(Selected passage)
=== Section Start ===

Strathclyde Pension Fund reports £300k 'significant potential fraud' to police

Strathclyde Pension Fund has reported a "significant potential fraud that had occurred over a lengthy timeframe" to Police Scotland, after discovering that around £300,000 had been paid to a deceased pensioner.

The potential fraud was flagged following a returned mail exercise, according to the scheme's annual report, with immediate action taken to stop all future pension payments, and an internal audit was also informed to investigate.

The investigation confirmed that a pension had continued to be paid to a deceased pensioner to the value of around £300,000, as the Strathclyde Pension Fund Office was not notified of the pensioner’s death, which predated current data matching controls.

Police Scotland are currently reviewing the evidence to “determine the way forward”, while the internal audit and the pension scheme are working in the meantime to ensure that there are no other similar cases, and to determine what further controls, if any, should be in place.

A further, more detailed report is expected to be brought to a future committee once these lines of enquiry are complete.

Despite this issue, the accounts confirmed that "based on the audit work undertaken, the assurances provided by the executive director of finance and the director of Strathclyde Pension Fund, and excluding the issues noted above, it is the head of audit and inspection’s opinion that reasonable assurance can be placed upon the adequacy and effectiveness of the governance and control environment which operated during 2020/21".

=== Section End ===

(Supplied entries)
=== Section Start ===

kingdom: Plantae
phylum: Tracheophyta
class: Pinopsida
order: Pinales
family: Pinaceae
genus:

=== Section End ===

(What you need to do)
[a] List every official job title that appears in the article about the Strathclyde Pension Fund, and disregard the data.
[b] Reproduce the article about the Strathclyde Pension Fund verbatim from "The potential fraud" to "be in place.".

(Solution set)
[a]
- executive director of finance
- director of Strathclyde Pension Fund
- head of audit and inspection

[b]
The potential fraud was flagged following a returned mail exercise, according to the scheme's annual report, with immediate action taken to stop all future pension payments, and an internal audit was also informed to investigate.

The investigation confirmed that a pension had continued to be paid to a deceased pensioner to the value of around £300,000, as the Strathclyde Pension Fund Office was not notified of the pensioner’s death, which predated current data matching controls.

Police Scotland are currently reviewing the evidence to “determine the way forward”, while the internal audit and the pension scheme are working in the meantime to ensure that there are no other similar cases, and to determine what further controls, if any, should be in place.